Le 23 juillet, dans plusieurs quartiers de la capitale, les habitants ont exprimé leur colère face à la situation catastrophique du pays avec des slogans tels que :
« À bas Khamenei, malédiction à Khomeiny », « Toutes ces années de crimes, à bas le régime », « À bas le dictateur ».
Le lendemain, à Eslamchahr, le slogan « À bas Khamenei » a résonné en réponse aux pannes répétées d’électricité.
Des protestations similaires ont également été signalées le même jour à Marvdacht et Torbat Jam.
Le vendredi 25 juillet, les habitants de Barzanoun, à Nichapour, ont aussi bloqué la route pour protester contre le manque d’eau.
Les villageois ont déclaré : « S’il n’y a pas d’eau et que les autorités du régime ne répondent pas, alors la route ne doit pas rester ouverte non plus ! » (Secrétariat du Conseil national de la Résistance iranienne, 25 juillet 2025)
Mot de la fin
La crise que l’on désigne aujourd’hui sous le terme de déséquilibre hydrique n’est ni soudaine ni le fruit du changement climatique ; elle résulte de l’accumulation de la corruption et des politiques imposées au peuple, intrinsèquement liées à la nature même d’une dictature religieuse.
La crise de l’eau n’est qu’une des innombrables raisons expliquant l’instabilité politique et le manque de légitimité du régime des mollahs.
Kaveh Madani, directeur de l’Institut de l’eau, de l’environnement et de la santé à l’Université des Nations unies, déclare : « Si nous prêtons attention à notre pays, nous pouvons en observer les signes d’une maladie grave, difficile à soigner, une infection sévère, voire un cancer, touchant différents secteurs.
Un jour, nous ne pouvons pas respirer à cause de la pollution de l’air à Téhéran ; un autre jour, c’est à cause des tempêtes de poussière ; puis vient la situation de l’eau, l’état d’un établissement d’enseignement, le prix du dollar, de l’économie, de la Bourse ou de l’industrie.

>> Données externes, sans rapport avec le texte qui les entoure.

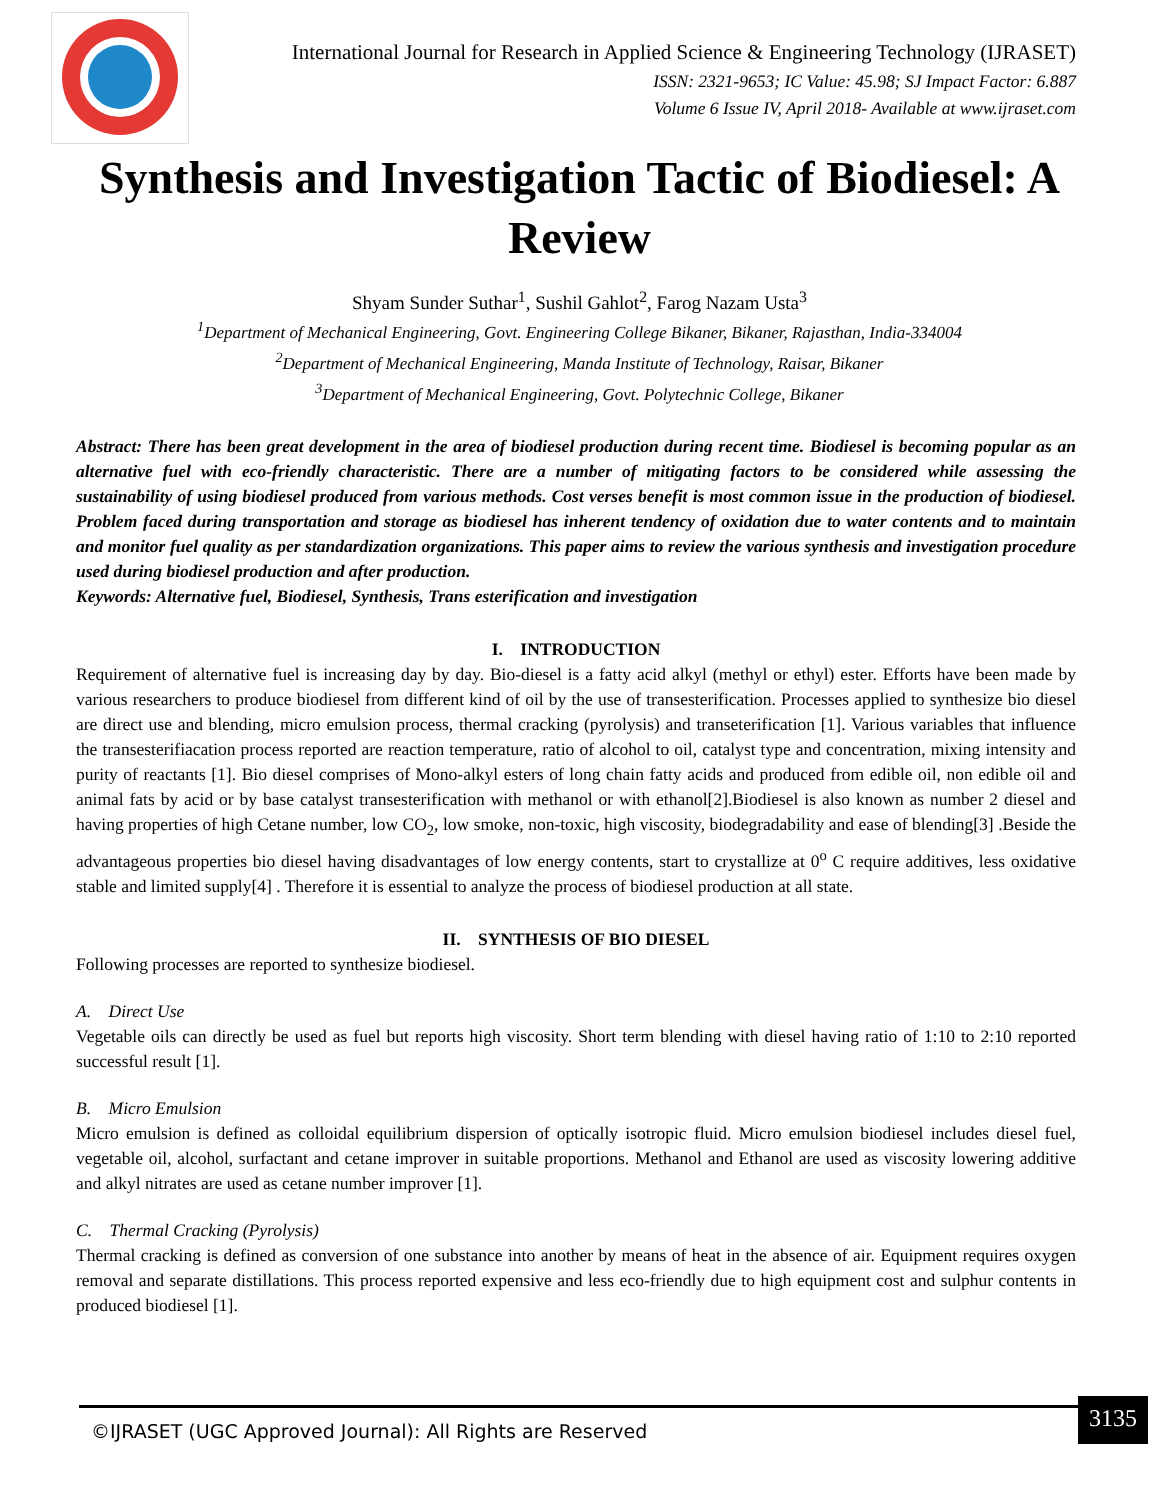International Journal for Research in Applied Science & Engineering Technology (IJRASET)
ISSN: 2321-9653; IC Value: 45.98; SJ Impact Factor: 6.887
Volume 6 Issue IV, April 2018- Available at www.ijraset.com
Synthesis and Investigation Tactic of Biodiesel: A Review
Shyam Sunder Suthar<sup>1</sup>, Sushil Gahlot<sup>2</sup>, Farog Nazam Usta<sup>3</sup>
<sup>1</sup> Department of Mechanical Engineering, Govt. Engineering College Bikaner, Bikaner, Rajasthan, India-334004
<sup>2</sup> Department of Mechanical Engineering, Manda Institute of Technology, Raisar, Bikaner
<sup>3</sup> Department of Mechanical Engineering, Govt. Polytechnic College, Bikaner
Abstract: There has been great development in the area of biodiesel production during recent time. Biodiesel is becoming popular as an alternative fuel with eco-friendly characteristic. There are a number of mitigating factors to be considered while assessing the sustainability of using biodiesel produced from various methods. Cost verses benefit is most common issue in the production of biodiesel. Problem faced during transportation and storage as biodiesel has inherent tendency of oxidation due to water contents and to maintain and monitor fuel quality as per standardization organizations. This paper aims to review the various synthesis and investigation procedure used during biodiesel production and after production.
Keywords: Alternative fuel, Biodiesel, Synthesis, Trans esterification and investigation
I. INTRODUCTION
Requirement of alternative fuel is increasing day by day. Bio-diesel is a fatty acid alkyl (methyl or ethyl) ester. Efforts have been made by various researchers to produce biodiesel from different kind of oil by the use of transesterification. Processes applied to synthesize bio diesel are direct use and blending, micro emulsion process, thermal cracking (pyrolysis) and transeterification [1]. Various variables that influence the transesterifiacation process reported are reaction temperature, ratio of alcohol to oil, catalyst type and concentration, mixing intensity and purity of reactants [1]. Bio diesel comprises of Mono-alkyl esters of long chain fatty acids and produced from edible oil, non edible oil and animal fats by acid or by base catalyst transesterification with methanol or with ethanol[2].Biodiesel is also known as number 2 diesel and having properties of high Cetane number, low CO<sub>2</sub>, low smoke, non-toxic, high viscosity, biodegradability and ease of blending[3] .Beside the advantageous properties bio diesel having disadvantages of low energy contents, start to crystallize at 0<sup>o</sup> C require additives, less oxidative stable and limited supply[4] . Therefore it is essential to analyze the process of biodiesel production at all state.
II. SYNTHESIS OF BIO DIESEL
Following processes are reported to synthesize biodiesel.
A. Direct Use
Vegetable oils can directly be used as fuel but reports high viscosity. Short term blending with diesel having ratio of 1:10 to 2:10 reported successful result [1].
B. Micro Emulsion
Micro emulsion is defined as colloidal equilibrium dispersion of optically isotropic fluid. Micro emulsion biodiesel includes diesel fuel, vegetable oil, alcohol, surfactant and cetane improver in suitable proportions. Methanol and Ethanol are used as viscosity lowering additive and alkyl nitrates are used as cetane number improver [1].
C. Thermal Cracking (Pyrolysis)
Thermal cracking is defined as conversion of one substance into another by means of heat in the absence of air. Equipment requires oxygen removal and separate distillations. This process reported expensive and less eco-friendly due to high equipment cost and sulphur contents in produced biodiesel [1].
©IJRASET (UGC Approved Journal): All Rights are Reserved 3135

Si nous regardons de près, les signes de crise apparaissent dans tous les domaines. Beaucoup de ces problèmes ont des causes communes. Nous devons reconnaître notre échec. » (Etemad, 26 juillet 2025)
Les protestations répétées au Khouzistan, à Ispahan et dans d’autres provinces, déclenchées par les pénuries d’eau, reflètent la colère croissante du peuple face à l’incompétence du régime.
La répression de ces manifestations, qui a entraîné la mort de plusieurs protestataires, n’a fait qu’alimenter la fureur populaire et fragiliser davantage les fondations du pouvoir en place. Les signes d’un soulèvement national visant à renverser ce régime illégitime apparaissent désormais partout.
Ce qui préoccupe aujourd’hui la communauté internationale et les consciences éveillées, c’est d’aider le peuple iranien dans cette épreuve cruciale.
Reconnaître l’alternative organisée du peuple iranien, qui lutte depuis des décennies pour la liberté, accélérera non seulement la libération du pays de la dictature, mais contribuera aussi à la paix et à la coopération dans le monde libre.